Лучше, чем кто-либо, знал он, как сильно человеческое слово для будущего, сомнительного действия, и как оно бессильно для настоящего, близкого, несомненного. Несколько бесполезных писем к сильным мира сего — самым глухим, слепым и равнодушным людям в мире, глас вопиющего в пустыне, — не это ли все его «действие»? Если рыцарская надпись на щите его и боевой клич: «не для созерцания, а для действия», то не потерян ли им щит, и не проигран ли бой? Очень вероятно, что в этой муке бездействия он чувствовал себя иногда одним из тех «малодушных», ignavi, не сделавших выбора между злом и добром, Богом и дьяволом, «никогда не живших», которых он больше всего презирал.[452] Очень вероятно, что бывали у него такие минуты, когда он мог бы сказать:

я сравнялся с нисходящими в могилу… между мертвыми брошенный, — как убитые, лежащие в гробе, о которых Ты уже не вспоминаешь. Господи, и которые от руки Твоей отринуты (Пс. 87, 5–6), —

как мученики последнего адова круга, леденеющие в вечных льдах.

Кажется, в 1314 году, Данте ищет покровительства у бывшего главы пизанских Гибеллинов, Угучьоне дэлла Фаджиола (Uguccione della Faggiuola). Это был человек такого исполинского роста и такой непомерной силы, что оружейные мастера ковали ему оружие, которого поднять, и латы, которых надеть не мог бы никто, кроме него. Но этот с виду грубый, дикий, почти страшный исполин имел сердце доброе, детски-простое и одаренное тем, что Данте ценил в людях больше всего, — «прямотою», dirittura.[453] Хитрых и ловких пройдох, «прирожденных торгашей и менял», «флорентийцев негоднейших», этот великодушный рыцарь ненавидел так же, как Данте. Воин великой отваги и искусный полководец, продолжая дело императора Генриха, возобновил он войну с Флоренцией и, 29 августа 1315 года, в бою под Монтекатино разбил наголову тосканских Гвельфов, главных союзников и защитников Флоренции.[454] Так же, как два года назад, казалось и теперь, что дни ее сочтены; так же, как тогда, — император Генрих стоял в ее воротах теперь Угучьоне, может быть, мститель за Генриха; так же готов был и этот, как тот, по слову Данте, «раздавить ту ехидну, пожирающую внутренности матери своей, Италии, чье имя — Флоренция».
○ ○ ○ ○ ○
Что нужно сделать:
Выпишите из текста о Данте все слова и выражения, набранные латиницей.
○ ○ ○ ○ ○
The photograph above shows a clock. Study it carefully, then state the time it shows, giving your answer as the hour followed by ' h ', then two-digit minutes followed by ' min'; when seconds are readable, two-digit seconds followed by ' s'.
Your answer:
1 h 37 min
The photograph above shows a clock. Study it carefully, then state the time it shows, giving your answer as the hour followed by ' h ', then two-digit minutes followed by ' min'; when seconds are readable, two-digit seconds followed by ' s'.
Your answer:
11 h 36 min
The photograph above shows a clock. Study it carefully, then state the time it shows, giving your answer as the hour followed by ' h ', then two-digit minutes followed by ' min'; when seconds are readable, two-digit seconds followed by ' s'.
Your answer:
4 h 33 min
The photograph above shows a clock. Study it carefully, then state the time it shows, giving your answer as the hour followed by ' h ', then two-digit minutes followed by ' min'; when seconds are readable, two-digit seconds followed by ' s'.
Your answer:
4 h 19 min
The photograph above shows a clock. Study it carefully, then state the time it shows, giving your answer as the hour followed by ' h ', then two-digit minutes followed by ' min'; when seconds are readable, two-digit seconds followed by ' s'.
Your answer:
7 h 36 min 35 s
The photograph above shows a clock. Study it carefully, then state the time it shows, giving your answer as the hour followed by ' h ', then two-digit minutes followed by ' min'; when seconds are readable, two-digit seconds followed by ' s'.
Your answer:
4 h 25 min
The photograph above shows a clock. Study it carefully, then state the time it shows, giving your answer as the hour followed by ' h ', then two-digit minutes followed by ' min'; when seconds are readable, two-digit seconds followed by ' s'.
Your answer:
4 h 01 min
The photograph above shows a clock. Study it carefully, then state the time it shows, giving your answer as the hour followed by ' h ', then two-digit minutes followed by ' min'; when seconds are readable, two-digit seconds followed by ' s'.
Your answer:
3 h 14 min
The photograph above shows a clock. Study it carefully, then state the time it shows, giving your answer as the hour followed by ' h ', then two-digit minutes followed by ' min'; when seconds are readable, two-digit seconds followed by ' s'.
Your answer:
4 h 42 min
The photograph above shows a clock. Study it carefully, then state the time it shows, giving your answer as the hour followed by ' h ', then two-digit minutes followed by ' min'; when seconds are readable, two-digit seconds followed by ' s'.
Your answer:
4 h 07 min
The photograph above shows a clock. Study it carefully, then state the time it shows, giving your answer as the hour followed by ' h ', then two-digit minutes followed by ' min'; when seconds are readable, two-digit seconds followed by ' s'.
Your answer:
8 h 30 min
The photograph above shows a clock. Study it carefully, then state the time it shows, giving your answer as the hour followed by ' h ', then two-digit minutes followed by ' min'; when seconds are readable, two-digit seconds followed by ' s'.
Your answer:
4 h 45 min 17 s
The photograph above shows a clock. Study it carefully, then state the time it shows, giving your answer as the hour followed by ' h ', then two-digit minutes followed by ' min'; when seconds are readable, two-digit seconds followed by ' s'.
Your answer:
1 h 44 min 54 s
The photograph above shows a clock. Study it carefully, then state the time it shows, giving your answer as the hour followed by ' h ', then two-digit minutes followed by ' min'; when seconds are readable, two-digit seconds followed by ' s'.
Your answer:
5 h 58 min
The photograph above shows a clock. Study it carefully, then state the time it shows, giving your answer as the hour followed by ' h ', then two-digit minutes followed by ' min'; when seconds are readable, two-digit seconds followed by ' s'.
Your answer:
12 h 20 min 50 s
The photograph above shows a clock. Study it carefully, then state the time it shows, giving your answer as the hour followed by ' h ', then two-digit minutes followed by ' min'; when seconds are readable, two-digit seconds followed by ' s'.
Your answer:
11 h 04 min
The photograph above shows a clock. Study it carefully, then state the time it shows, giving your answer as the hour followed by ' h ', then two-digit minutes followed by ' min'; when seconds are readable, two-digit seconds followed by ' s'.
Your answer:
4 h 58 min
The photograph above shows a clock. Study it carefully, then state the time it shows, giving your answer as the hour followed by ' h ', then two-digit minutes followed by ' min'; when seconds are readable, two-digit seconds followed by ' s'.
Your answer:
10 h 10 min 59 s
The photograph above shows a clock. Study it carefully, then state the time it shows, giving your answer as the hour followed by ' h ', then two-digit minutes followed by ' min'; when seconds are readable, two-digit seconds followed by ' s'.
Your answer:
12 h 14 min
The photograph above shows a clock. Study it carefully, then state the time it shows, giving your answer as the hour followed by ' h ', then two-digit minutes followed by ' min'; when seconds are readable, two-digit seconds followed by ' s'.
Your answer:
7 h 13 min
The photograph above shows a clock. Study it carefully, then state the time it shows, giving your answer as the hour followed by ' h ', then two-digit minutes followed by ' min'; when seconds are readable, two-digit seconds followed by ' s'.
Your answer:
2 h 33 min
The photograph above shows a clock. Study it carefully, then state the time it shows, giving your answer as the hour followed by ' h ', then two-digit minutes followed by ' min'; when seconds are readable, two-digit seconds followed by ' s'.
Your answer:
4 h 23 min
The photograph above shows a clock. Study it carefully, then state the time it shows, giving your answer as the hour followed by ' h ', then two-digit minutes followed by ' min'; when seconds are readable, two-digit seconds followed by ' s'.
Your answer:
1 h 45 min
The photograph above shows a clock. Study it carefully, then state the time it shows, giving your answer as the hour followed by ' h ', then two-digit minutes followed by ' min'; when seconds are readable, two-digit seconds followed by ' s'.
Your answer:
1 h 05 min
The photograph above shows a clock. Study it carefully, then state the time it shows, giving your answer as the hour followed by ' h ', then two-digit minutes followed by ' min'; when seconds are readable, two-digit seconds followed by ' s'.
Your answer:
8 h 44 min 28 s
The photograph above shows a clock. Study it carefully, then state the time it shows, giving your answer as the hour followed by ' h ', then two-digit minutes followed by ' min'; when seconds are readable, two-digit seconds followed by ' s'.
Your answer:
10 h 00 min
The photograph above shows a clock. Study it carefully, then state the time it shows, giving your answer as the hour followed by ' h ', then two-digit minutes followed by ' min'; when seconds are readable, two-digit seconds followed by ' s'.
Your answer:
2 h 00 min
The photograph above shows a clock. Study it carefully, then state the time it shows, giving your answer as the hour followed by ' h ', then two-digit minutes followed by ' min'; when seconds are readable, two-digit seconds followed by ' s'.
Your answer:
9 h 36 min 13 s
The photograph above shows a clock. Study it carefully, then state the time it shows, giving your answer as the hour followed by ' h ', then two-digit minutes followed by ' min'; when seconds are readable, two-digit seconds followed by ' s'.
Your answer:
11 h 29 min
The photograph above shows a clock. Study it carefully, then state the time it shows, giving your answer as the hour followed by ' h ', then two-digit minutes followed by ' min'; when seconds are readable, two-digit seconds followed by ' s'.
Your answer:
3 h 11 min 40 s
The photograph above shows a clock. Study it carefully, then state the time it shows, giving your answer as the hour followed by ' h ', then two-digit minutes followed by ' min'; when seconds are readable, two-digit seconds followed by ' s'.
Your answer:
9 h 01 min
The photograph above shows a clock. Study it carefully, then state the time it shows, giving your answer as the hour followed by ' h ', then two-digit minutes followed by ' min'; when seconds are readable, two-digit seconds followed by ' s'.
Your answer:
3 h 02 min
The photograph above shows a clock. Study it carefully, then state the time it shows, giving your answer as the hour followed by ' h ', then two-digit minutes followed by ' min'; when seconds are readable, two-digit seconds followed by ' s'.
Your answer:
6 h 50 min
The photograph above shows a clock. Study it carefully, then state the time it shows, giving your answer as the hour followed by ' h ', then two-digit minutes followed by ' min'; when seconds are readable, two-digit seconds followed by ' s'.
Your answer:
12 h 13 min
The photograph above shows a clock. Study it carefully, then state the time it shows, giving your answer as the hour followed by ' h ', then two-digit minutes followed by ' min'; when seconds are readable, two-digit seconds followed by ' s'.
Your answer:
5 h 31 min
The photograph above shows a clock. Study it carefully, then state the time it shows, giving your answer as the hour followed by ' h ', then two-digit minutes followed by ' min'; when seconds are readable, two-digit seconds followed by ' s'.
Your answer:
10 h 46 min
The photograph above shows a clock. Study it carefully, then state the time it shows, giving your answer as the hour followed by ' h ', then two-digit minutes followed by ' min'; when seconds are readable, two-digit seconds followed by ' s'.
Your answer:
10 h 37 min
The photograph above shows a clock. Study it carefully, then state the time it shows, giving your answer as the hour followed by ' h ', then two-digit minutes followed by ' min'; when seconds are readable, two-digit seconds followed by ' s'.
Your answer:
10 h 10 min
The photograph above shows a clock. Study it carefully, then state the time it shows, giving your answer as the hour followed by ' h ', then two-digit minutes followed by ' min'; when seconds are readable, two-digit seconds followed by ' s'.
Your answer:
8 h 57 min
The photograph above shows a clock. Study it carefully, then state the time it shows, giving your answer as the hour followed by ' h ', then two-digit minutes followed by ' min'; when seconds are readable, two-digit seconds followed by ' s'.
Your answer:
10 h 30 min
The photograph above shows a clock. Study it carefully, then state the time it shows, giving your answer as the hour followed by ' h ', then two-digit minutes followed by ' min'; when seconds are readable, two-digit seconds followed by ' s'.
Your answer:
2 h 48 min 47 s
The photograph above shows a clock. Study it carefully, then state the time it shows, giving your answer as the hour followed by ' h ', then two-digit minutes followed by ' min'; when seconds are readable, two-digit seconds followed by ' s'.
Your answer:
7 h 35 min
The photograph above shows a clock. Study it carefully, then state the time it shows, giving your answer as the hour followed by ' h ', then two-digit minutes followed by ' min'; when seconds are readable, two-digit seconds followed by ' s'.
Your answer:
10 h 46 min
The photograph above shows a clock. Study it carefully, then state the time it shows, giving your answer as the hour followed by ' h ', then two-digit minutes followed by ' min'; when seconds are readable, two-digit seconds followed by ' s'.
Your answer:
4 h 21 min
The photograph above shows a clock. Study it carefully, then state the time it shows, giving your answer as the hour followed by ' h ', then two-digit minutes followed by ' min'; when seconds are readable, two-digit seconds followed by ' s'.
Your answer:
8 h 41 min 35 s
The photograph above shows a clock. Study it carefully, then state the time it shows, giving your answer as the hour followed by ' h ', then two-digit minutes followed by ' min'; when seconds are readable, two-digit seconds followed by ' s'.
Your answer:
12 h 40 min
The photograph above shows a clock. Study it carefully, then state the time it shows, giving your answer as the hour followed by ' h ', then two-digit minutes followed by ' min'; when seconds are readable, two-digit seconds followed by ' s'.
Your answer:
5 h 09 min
○ ○ ○ ○ ○
Результат упражнения:
ignavi
Uguccione della Faggiuola
dirittura